Dia Mundial do Orgulho Autista destaca impacto de programas de aprendizagem profissional na inclusão de jovens
Iniciativas ajudam pessoas com TEA a conquistar o primeiro emprego e a desenvolver novas habilidades
Celebrado nesta quarta-feira (18), o Dia Mundial do Orgulho Autista é uma data que visa promover a conscientização, compreensão e aceitação do Transtorno do Espectro Autista (TEA) como uma forma legítima e diversa de ser e de interagir com o mundo. Além de combater o estigma ainda existente, a data reforça a mensagem de que a diversidade autista é uma parte valiosa da sociedade e que a inclusão é um compromisso coletivo.
O Brasil tem 2,4 milhões de pessoas diagnosticadas com o TEA, o que representa 1,2% da população, segundo dados do Censo de 2022 do Instituto Brasileiro de Geografia e Estatística (IBGE). A prevalência é maior entre os homens (1,5%) do que entre as mulheres (0,9%). Trata-se de uma condição neurológica do desenvolvimento que afeta a comunicação, a interação social e o comportamento, com manifestações muito variadas entre os indivíduos. Cada pessoa no espectro possui características, desafios e habilidades únicas, o que evidencia a importância de reconhecer e respeitar essa diversidade.
Nesse contexto, programas de aprendizagem profissional têm se mostrado fundamentais para promover a inclusão de jovens autistas no mundo do trabalho. A trajetória de Alison Reis Sonemann, de 20 anos, morador de Canoas (RS), é um exemplo inspirador dessa transformação social. Desde os 14 anos, Sonemann sonhava em conquistar seu primeiro emprego. Participou de diversas entrevistas, mas enfrentava dificuldades para ser contratado, mesmo após concluir o Ensino Médio em 2023.
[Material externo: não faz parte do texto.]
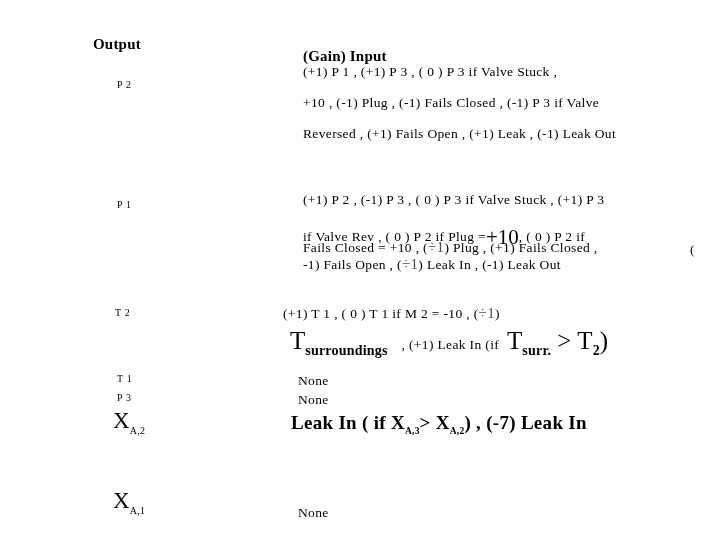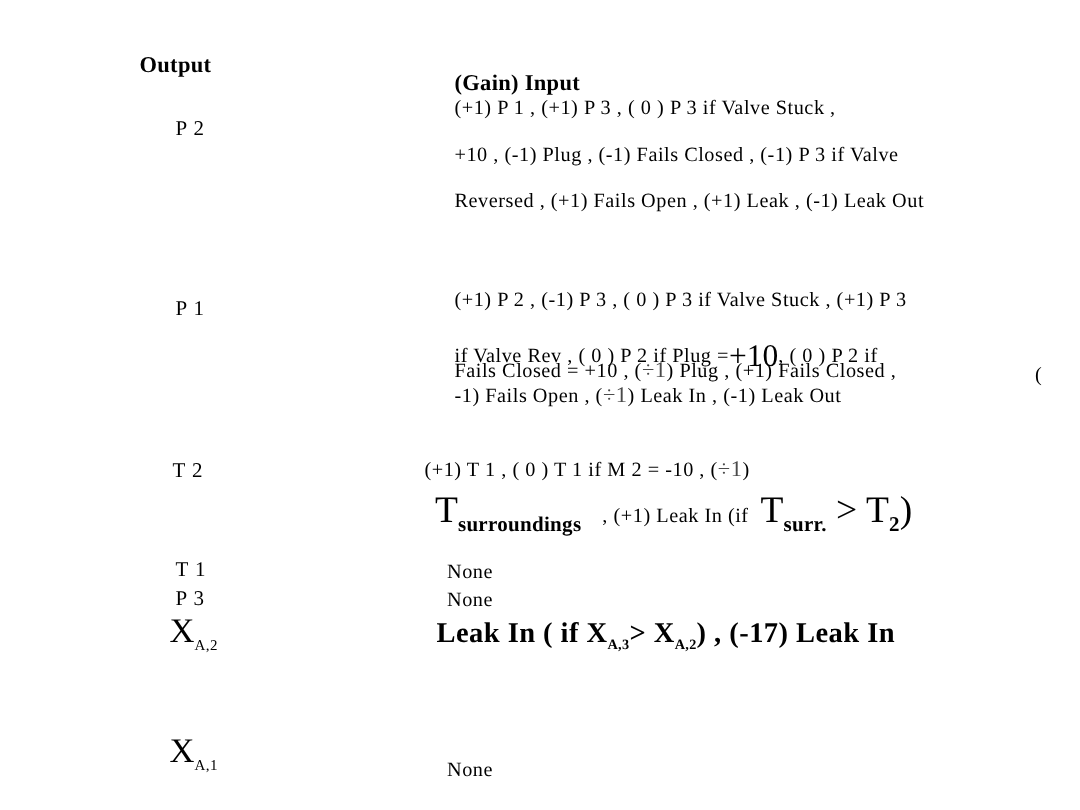--- a/index.html
+++ b/index.html
@@ -35,7 +35,7 @@
 
   
   .out-label {
-    font-size: 14px;
+    font-size: 10px;
     white-space: nowrap;
     letter-spacing: 0.6px;
   }

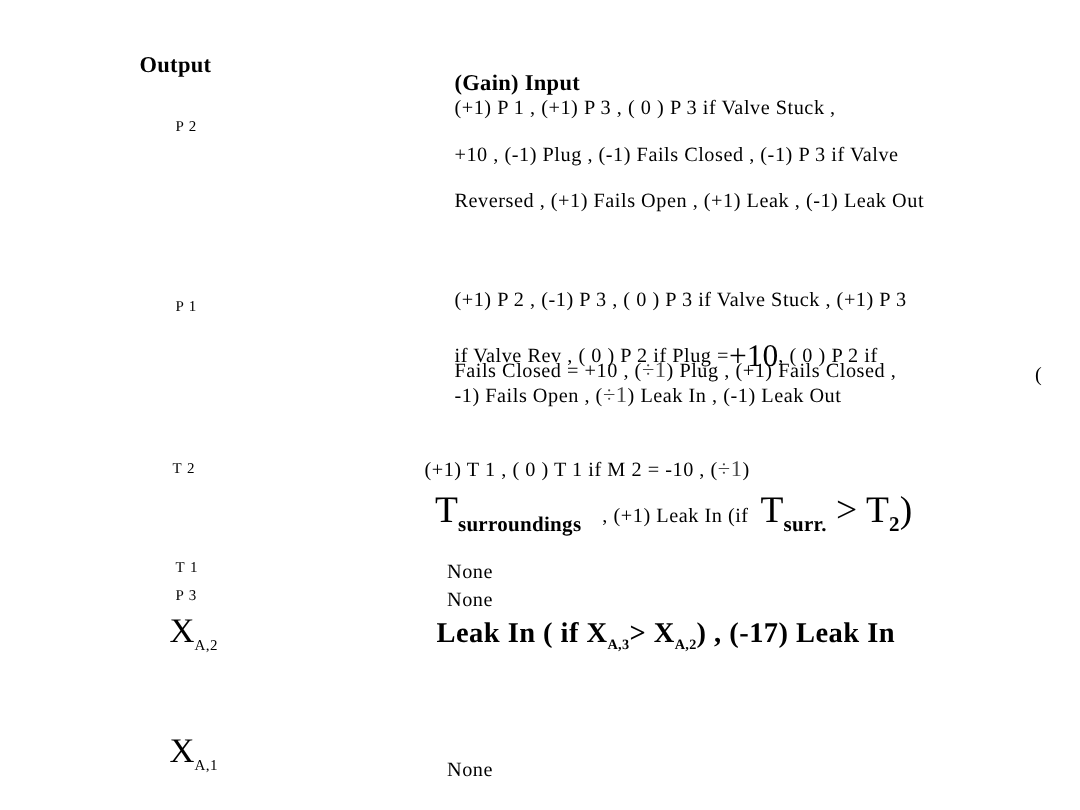--- a/index.html
+++ b/index.html
@@ -191,7 +191,7 @@
 
   <div class="abs" id="in-xa">
     <div>
-      <span>Leak  In  ( if X</span><span class="sub">A,3</span><span>&gt;  X</span><span class="sub">A,2</span><span>) , (-17) Leak  In</span>
+      <span>Leak  In  ( if X</span><span class="sub">A,3</span><span>&gt;  X</span><span class="sub">A,2</span><span>) , (-7) Leak  In</span>
     </div>
   </div>
 

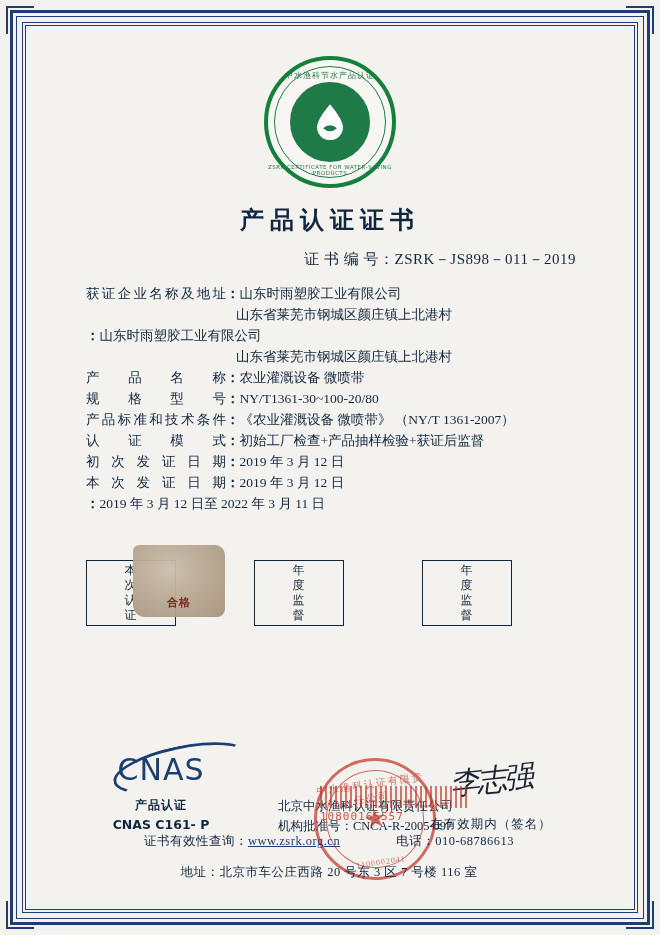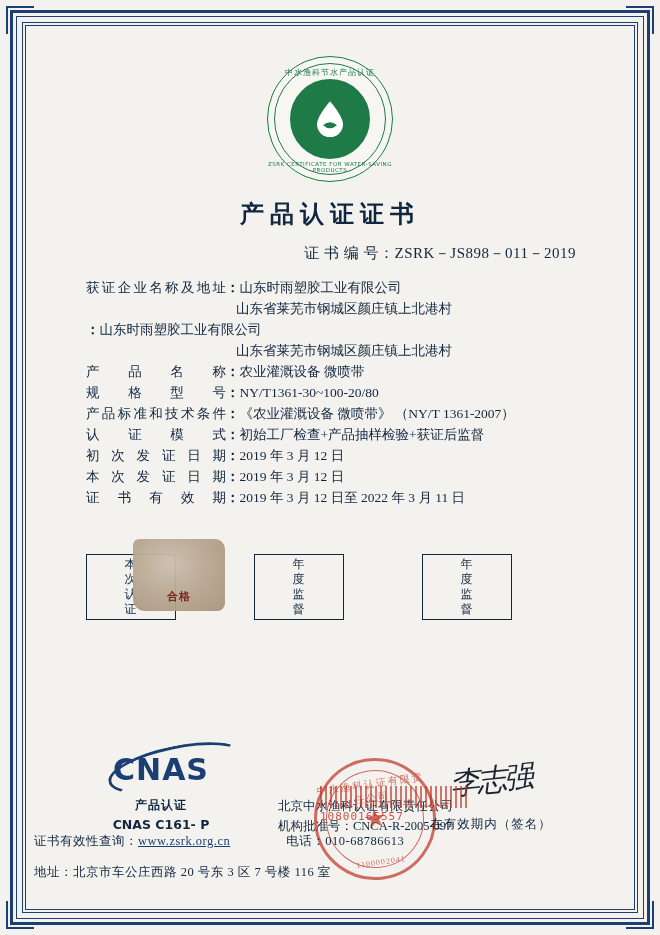--- a/index.html
+++ b/index.html
@@ -46,7 +46,7 @@
   }
   .emblem{
     position:relative;width:124px;height:124px;border-radius:50%;
-    border:1px solid #15803d;
+    border:4px solid #15803d;
     background:#f7f6f2;
   }
   .emblem .ring2{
Sua realidade começou a mudar no final do ano passado, quando ingressou no programa Partiu Futuro Reconstrução, uma iniciativa do Governo do Rio Grande do Sul em parceria com a Demà Aprendiz - tecnologia social da Renapsi (Rede Nacional de Aprendizagem, Promoção Social e Integração). Atualmente, Sonemann atua como jovem aprendiz na recepção do Centro de Referência Especializado de Assistência Social (CREAS), em Canoas. "Eu adoro trabalhar, atender o público e poder conversar com as pessoas. Esse projeto me trouxe felicidade e proporcionou meu crescimento pessoal e profissional", destaca.
Cleonice Reis Dorneles, mãe de Sonemann, relembra as dificuldades enfrentadas pela família até a chegada dessa oportunidade. "Ele buscou por anos uma vaga de trabalho, mas muitos recrutadores não acreditavam no potencial dele por ser diferente. O programa de aprendizagem transformou nossas vidas. Depois que começou a trabalhar, ficou mais responsável, mais maduro, melhorou a autonomia e aprendeu a lidar com o dinheiro", conta. Animado com o futuro, o jovem já faz planos economizando parte da bolsa-auxílio que recebe para fazer um curso de informática e, o restante, para realizar o sonho da casa própria.
Aline Ferreira, diretora executiva da Renapsi, destaca que iniciativas como essa são fundamentais para romper barreiras sociais e preconceitos ainda presentes no mercado de trabalho. "O Dia do Orgulho Autista é um convite à reflexão sobre o quanto a inclusão é capaz de transformar vidas. Quando criamos oportunidades concretas, como os programas de aprendizagem, ajudamos jovens como Sonemann a desenvolver seu potencial, sua autonomia e seu protagonismo. Não estamos apenas oferecendo uma vaga de trabalho. Estamos abrindo portas para o futuro e mostrando que cada pessoa, com suas singularidades, tem muito a contribuir para a sociedade", afirma.
Além de garantir renda e direitos trabalhistas, a aprendizagem profissional desenvolve habilidades práticas e teóricas, em um ambiente que fortalece seu desenvolvimento e a autoestima. Destinado a jovens de 14 a 22 anos em situação de vulnerabilidade social, matriculados ou egressos da rede pública e inscritos no CadÚnico, o Partiu Futuro proporciona formação profissional, bolsa-auxílio de R$ 828,26, vale-alimentação de R$ 550, além de benefícios como telemedicina, orientação jurídica, reforço escolar, seguro e acompanhamento psicológico.
Atualmente, a Demà Aprendiz capacita 750 jovens em Porto Alegre e Canoas. Os participantes têm carteira assinada e atuam em órgãos públicos municipais e estaduais, conciliando atividades práticas com aulas teóricas. Com mais de três décadas de atuação, a organização segue abrindo caminhos para que a juventude brasileira tenha acesso ao mundo do trabalho com dignidade, inclusão e propósito.